A lot has been going through my head the last few days but I haven't had the time or energy to write about them. Hopefully I won't forget since they are milestone-type insights.

Monday, October 19, 2009

"When you are shame-based, an observation becomes an evaluation."

-- Paul Young via a John Townsend sermon.

Saturday, October 17, 2009

wham bam!

Met with the other mentor of the program today, and she had nice things to say about my paper too but it was to frame her comments on my oral, public performance on the day of my seminar: "But you write so beautifully and with such confidence and I just couldn't believe how you stumbled in your seminar . . . . I just don't understand it. What happened??"

Oy vey.

It is so difficult to hear when it comes from someone you adore! And it is oh so difficult to hear it from someone you adore who looks as if she is reading your very soul. But then again, this is precisely why I adore her. She will not let me get away with delivering anything less than the absolute best. It doesn't matter that I did my best, or even if a few others do think that I performed well enough, if what I did was not the best of how it can and should be done, it is just not good enough, and I need to get on it.

Friday, October 16, 2009

FL

I just had lunch with one of the two mentors of the program and she said in passing, "Oh, you're thinking in quite sophisticated ways" re the seminar paper I presented last week. I had to write it down for myself and when I'm feeling glum, I'll come back and look at this blog post. Obviously, our mentors/teachers don't realize how much their feedback means to us.

Tuesday, October 13, 2009

Thursday, October 08, 2009

Yesterday. Was. Amazing.

I was sweating for most of the two-hours we were in the room but at the end, it was all so very productive. It was academic life at its best.

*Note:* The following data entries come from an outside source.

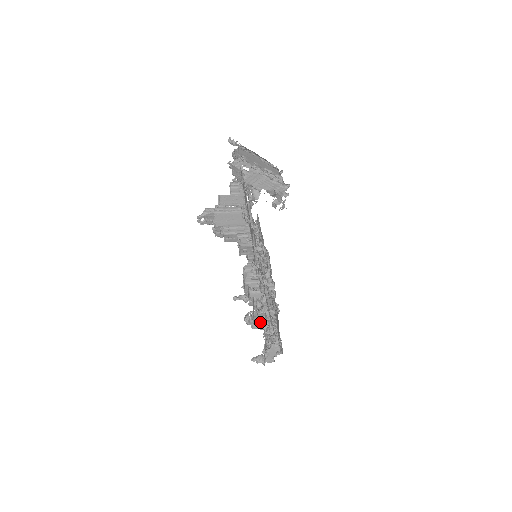
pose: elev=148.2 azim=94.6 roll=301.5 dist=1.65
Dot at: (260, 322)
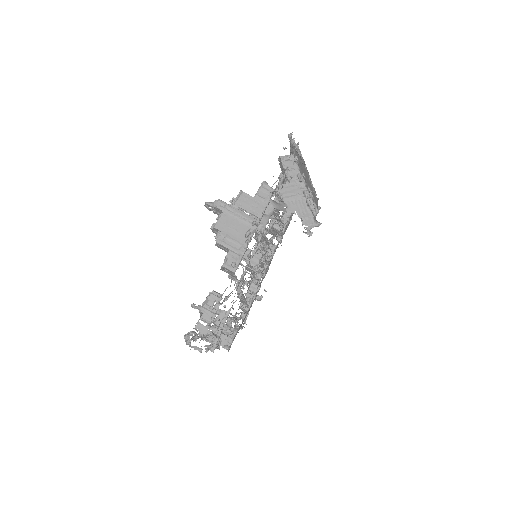
Dot at: occluded
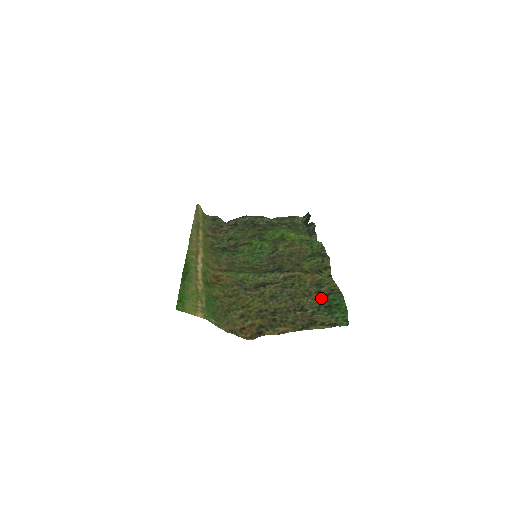
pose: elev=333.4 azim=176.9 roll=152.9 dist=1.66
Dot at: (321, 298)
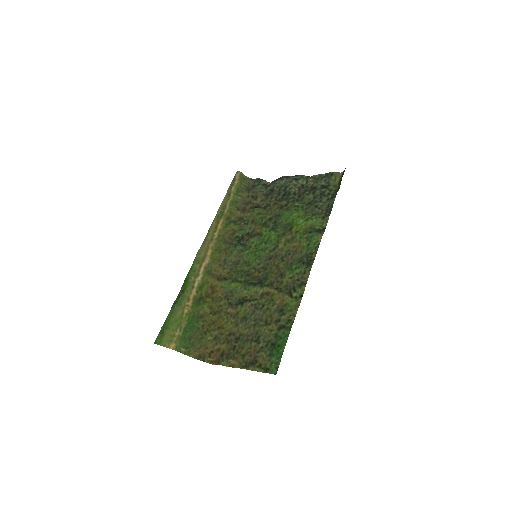
Dot at: (274, 331)
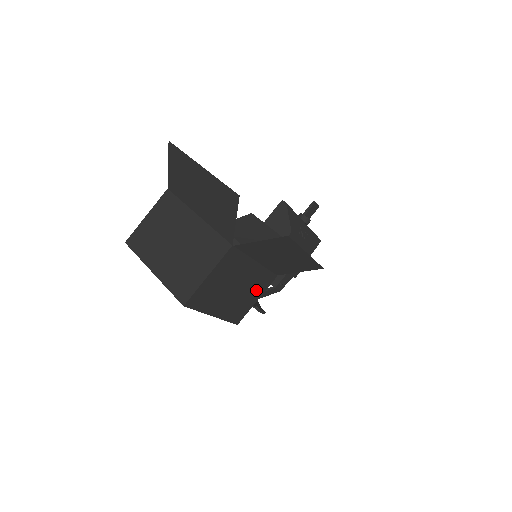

Exhausted now because I rarely sleep well after our seminars--too many racing thoughts--and have to prepare for my class in a couple of hours, then I need to get started on something else that I need to get done by the end of the week. Hope I don't get sick.

Tuesday, October 06, 2009

It's pretty cool to have mentors who commit to caring about you regardless of how successful you are. I'm going to remember them as I prepare for my seminar presentation this afternoon. It's going to be a long day as we have a reception after the seminar, and then a private dinner after that. I just found out my small group is planning on spending more time worshiping--as opposed to the unfortunately mostly uninteresting blather that passes for "discussion"--and I won't be there. I can't miss the dinner though because it will be in honor of me (we celebrate the person presenting that day) and I chose to have the dinner at a sushi restaurant that sounds pretty good.